Berat Albayrak’ın istifasından bu yana Cumhurbaşkanı, ardı ardına “bazı reform adımları atılacağını” ifade eden konuşmalar yapıyor. Bu konuşmaları dikkatle incelediğimizde, son dört yıldır izlenen çizginin tam tersi yönde bir çizginin gelişebileceği izlenimini ediniyoruz.
Cumhurbaşkanı, 11 Kasım günü şunları söyledi:
“Eskiler, dünün güneşiyle bugünün çamaşırı kurutulmaz diyor. Biz de zihniyetimizi, kurumlarımızı ve kurallarımızı bu yeni dönemin şartlarına göre düzenlemeden uluslararası örgütlerdeki itibar kaybının önüne geçemeyiz.”
Bunu, TBMM AK Parti grup toplantısında yaptığı konuşma izledi. Orada da “hukuk devleti” vurgusu dikkat çekiciydi. Adalet Bakanı’nın açıklamaları da benzer mesajlar içeriyordu.
Türkiye, Türki ülkelerden farklıdır
Şu bir gerçek: Türkiye Cumhuriyeti devleti ve bu ülkenin yurttaşları bir imparatorluğun mirasçısı. Burada bir yönetim geleneği var, kurumlar var. Askeri darbe yapan cuntacı bile ilk önce toplumu ikna edebilmek amacıyla “en kısa sürede demokrasiye dönülecektir” deme gereği duyar.
Darbeciler en fazla birkaç yıl içinde iktidarı sivil yönetimlere devreder. Bu nedenle benim görüşüme göre bu ülkenin sigortaları vardır, sınırları vardır. O noktaya gelindiğinde sigorta devreye girer ve normalleşme kendini kabul ettirir.
Türkiye, ekonomi, siyaset ve toplumsal ilişkiler alanında zorlanıyor. “Cumhurbaşkanlığı Hükümet Sistemi” yapılandırılırken “denge ve denetim” mekanizmaları oluşturulmadı. “Yönetme kolaylığı” diye savunulan merkeziyetçi sistemin yürürlüğe girdiği dönemden bu yana ekonomi iyiye gitmedi. Dış politikada geleneksel diplomasinin yerine bireysel ilişkileri önceleyen bir anlayışa geçildi. İçeride kutuplaşma, dışarıda gerginlik... Cumhurbaşkanı’nın deyimiyle “uluslararası örgütler karşısında itibar kaybı” yaşandı. Bütün bunlar yaşanırken, toplum da değişti.

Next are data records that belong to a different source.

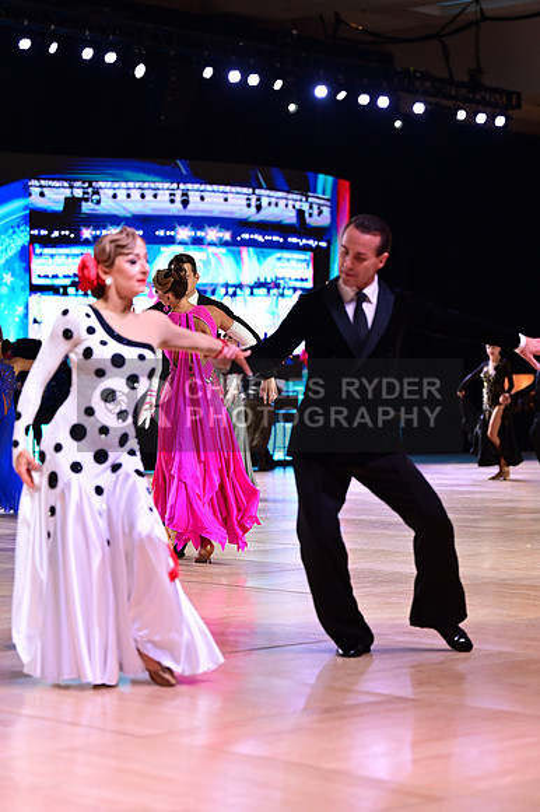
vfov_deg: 22.9
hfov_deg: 15.3
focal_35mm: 89
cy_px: 406
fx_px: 2005
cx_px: 270
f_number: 2.8
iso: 1600
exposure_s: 1/500
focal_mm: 89
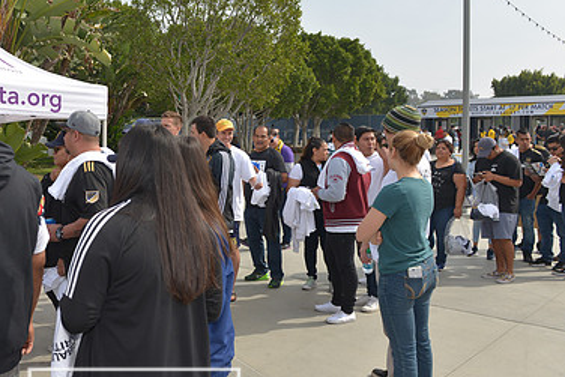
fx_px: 581
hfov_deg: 49.6
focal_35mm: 37
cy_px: 163
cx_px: 134
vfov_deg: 35.9
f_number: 5.6
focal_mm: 24
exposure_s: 1/1000
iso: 200
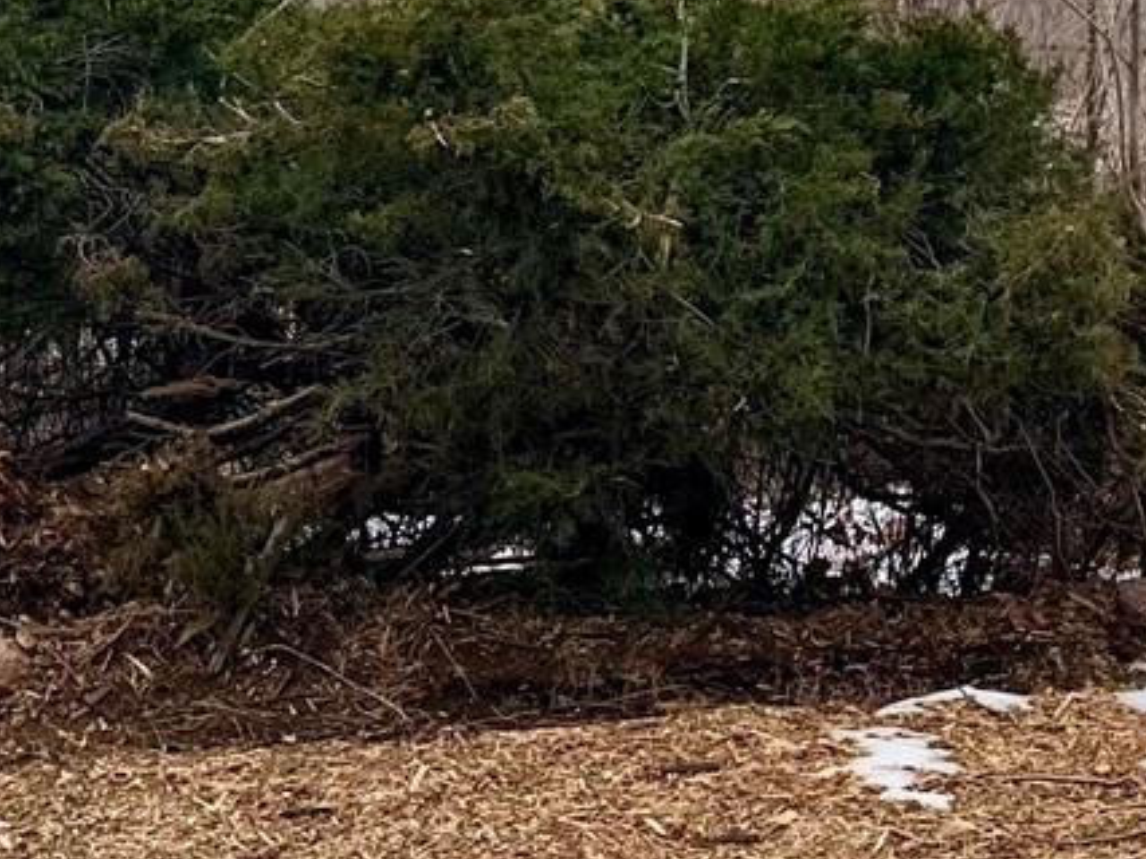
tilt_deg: -0.1
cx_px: 1095
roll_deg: -0.8
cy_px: -236
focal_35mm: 90
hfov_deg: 21.2
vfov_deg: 15.7
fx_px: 2979
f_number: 1.78
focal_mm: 6.76
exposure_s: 1/3953
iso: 80
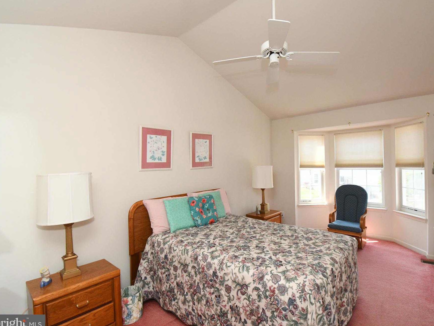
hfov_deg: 90.5
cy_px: 162
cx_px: 246
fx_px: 213
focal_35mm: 17
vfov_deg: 74.7
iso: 3200
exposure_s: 1/250
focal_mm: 10
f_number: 10
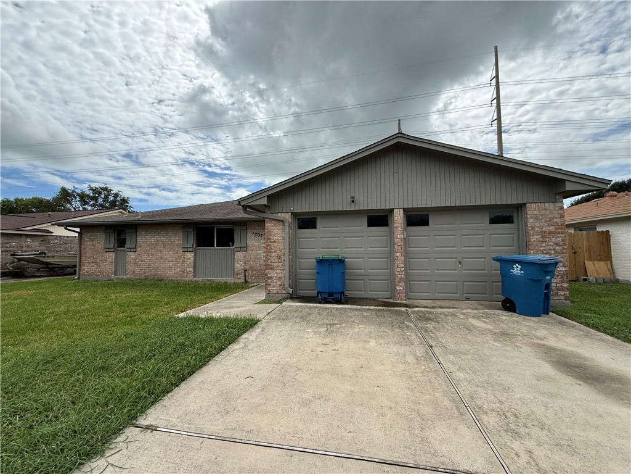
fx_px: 255
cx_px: 316
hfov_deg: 102.1
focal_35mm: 14
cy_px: 237
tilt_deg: +2.8
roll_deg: +0.6
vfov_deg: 85.7
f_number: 2.2
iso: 64
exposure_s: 1/2165
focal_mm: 2.22
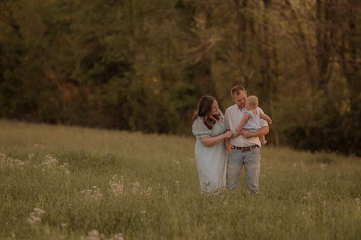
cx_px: 180
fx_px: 1273
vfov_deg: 10.8
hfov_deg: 16.1
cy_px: 120
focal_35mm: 127
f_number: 1.4
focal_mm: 85
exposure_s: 1/800
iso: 160
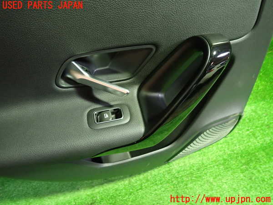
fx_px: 197
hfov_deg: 69.4
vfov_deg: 54.9
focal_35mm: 25
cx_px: 136
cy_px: 102
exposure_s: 1/30
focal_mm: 4.5
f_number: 2
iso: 640
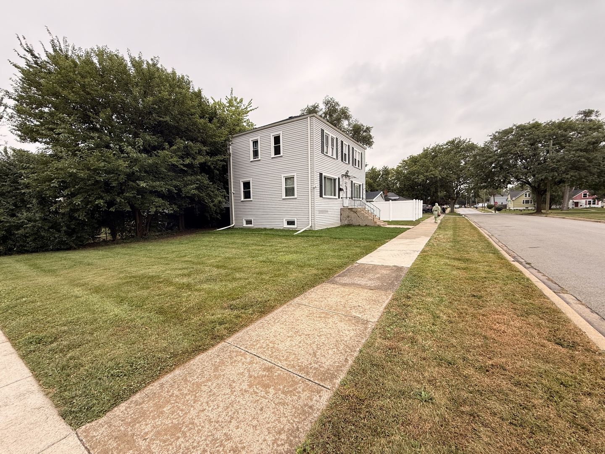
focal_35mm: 14
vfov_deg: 85.7
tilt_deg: -3.8
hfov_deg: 102.1
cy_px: 227
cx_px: 302
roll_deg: +0.7
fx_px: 245
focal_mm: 2.22
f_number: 2.2
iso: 50
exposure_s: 1/140
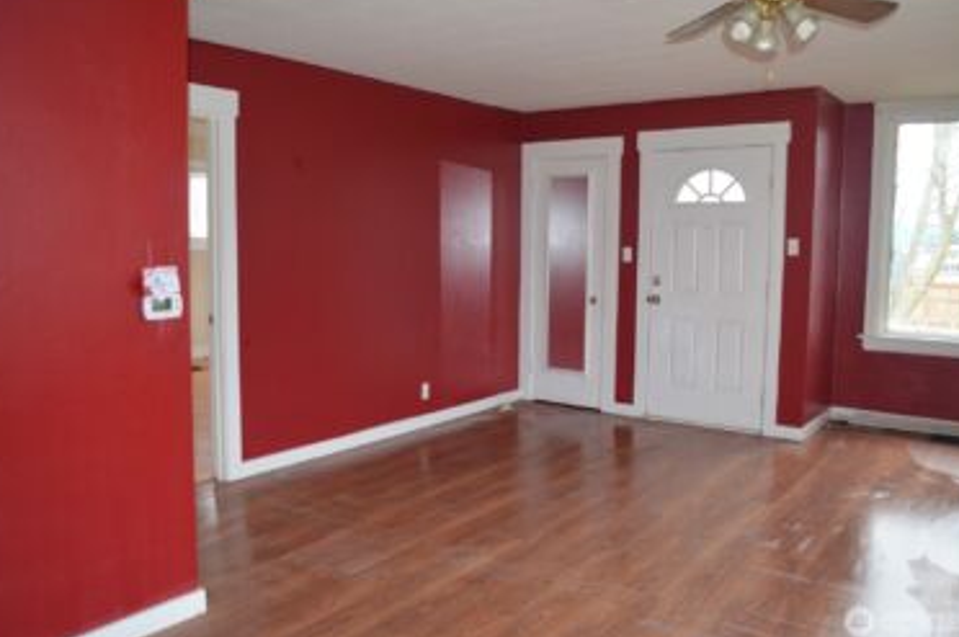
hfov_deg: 63.7
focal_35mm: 29
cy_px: 303
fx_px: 772
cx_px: 477
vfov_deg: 44.8
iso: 1000
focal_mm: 18
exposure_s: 1/60
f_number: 3.5
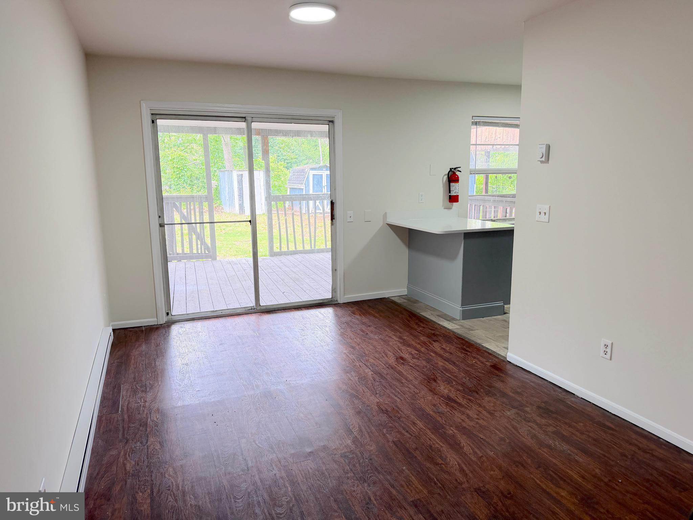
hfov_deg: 71.6
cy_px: 260
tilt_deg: -9.4
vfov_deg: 56.8
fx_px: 480
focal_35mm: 24
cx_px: 346
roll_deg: +1.1
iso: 200
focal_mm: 6.76
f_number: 1.78
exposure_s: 1/152
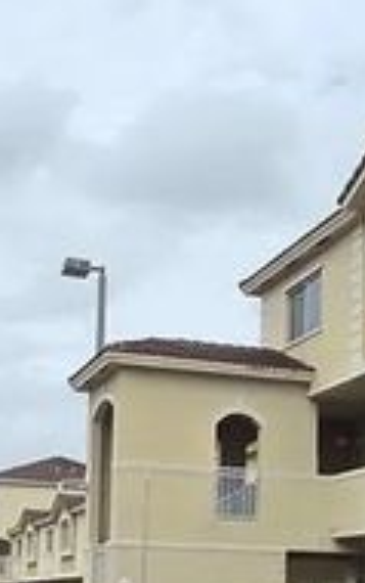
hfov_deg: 20.9
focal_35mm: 62
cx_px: 135
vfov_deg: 31.6
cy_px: 511
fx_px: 985
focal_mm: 2.2
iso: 50
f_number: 2.2
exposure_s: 1/1343
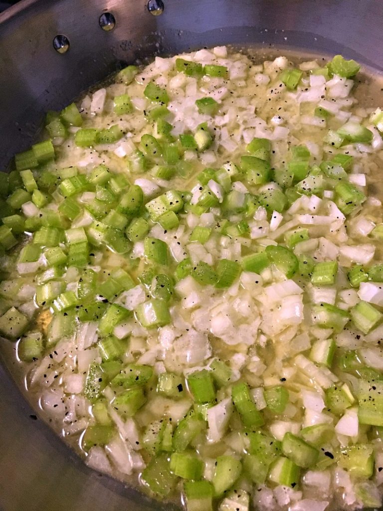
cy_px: 256
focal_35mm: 29
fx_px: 428
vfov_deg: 61.7
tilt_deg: -60.4
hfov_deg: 48.2
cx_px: 192
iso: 320
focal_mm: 4.15
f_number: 2.2
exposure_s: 1/15
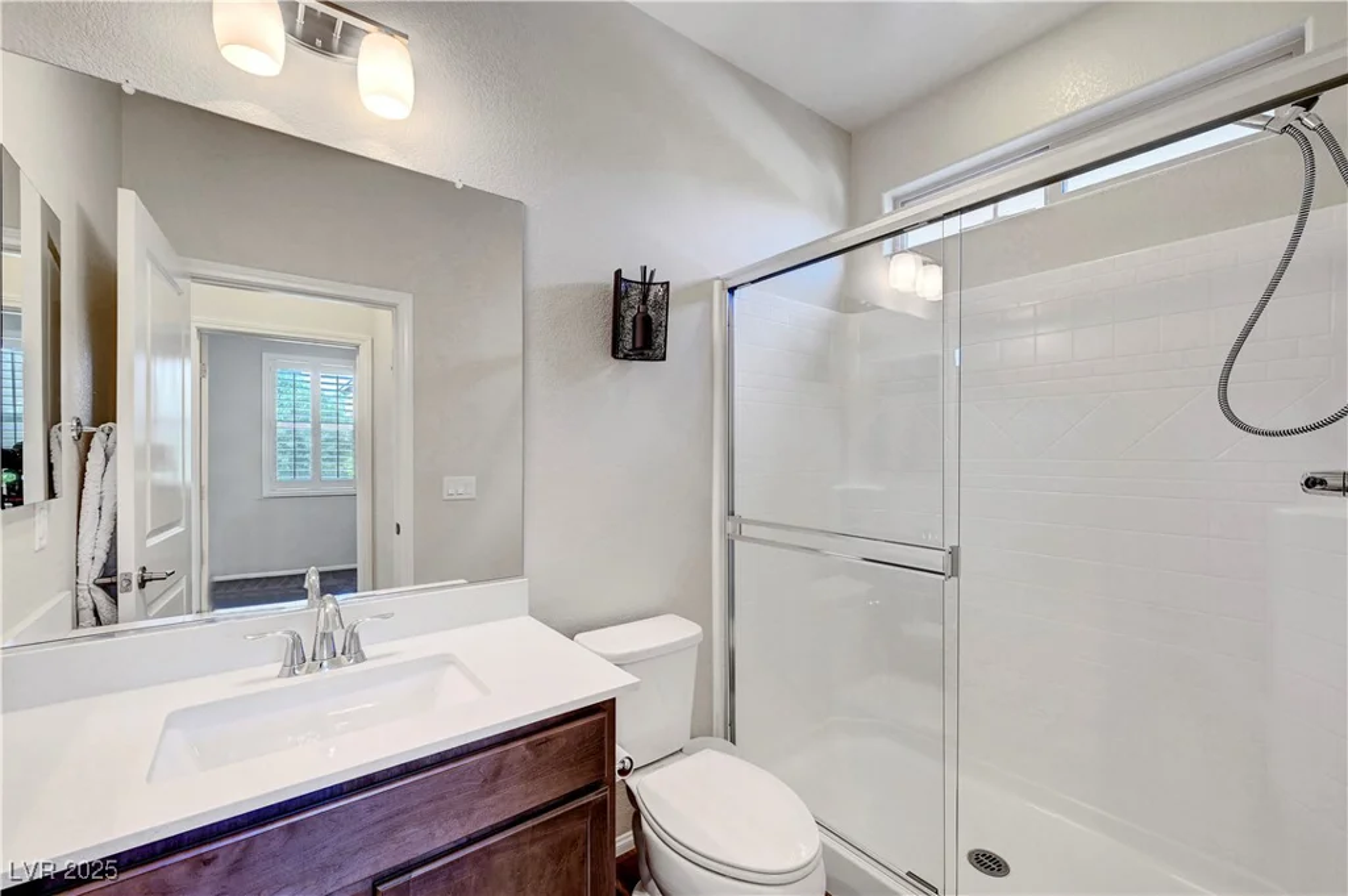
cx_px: 674
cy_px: 448
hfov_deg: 104.3
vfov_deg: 81.1
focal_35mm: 14
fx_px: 524
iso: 800
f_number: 8
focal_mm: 14
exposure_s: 1/10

Yeni bir kuşak yetişti. 2000 ve sonrasında doğmuş, yani 20. yüzyılı hiç yaşamamış, AK Parti’den başka iktidar görmemiş, hatta AK Parti’nin reformist dönemlerini bile görmemiş birçok genç yetişti.
Trump da gidince
Son olarak da ABD’deki Trump yönetimi yenildi. Yani içeride aşılması gereken engeller artarken, dışarıda da işler eskisinden farklı bir karakter kazandı. Köşeye sıkışmışlıktan nasıl kurtulacağız? İktidar aşırı merkezileştiği için, iktidarı denetleyecek bir yapının oluşturulması gerekiyor.
Siyasetin egemenliğindeki yargı bağımsız hale gelmeli, gücünü yitirmiş Meclis yeniden gerçek bir yasama organına dönüşmeli. Siyasi Partiler Kanunu, Seçim Kanunu, Yerel Yönetimler Kanunu demokratik bir ülkeye uygun şekilde düzenlenmeli. İnsan hakları, düşünce ve ifade özgürlüğü evrensel standartlara (bkz: Kopenhag Kriterleri) uygun hale getirilmeli. Ancak böylesine atılacak köklü adımlarla Türkiye normalleşebilir.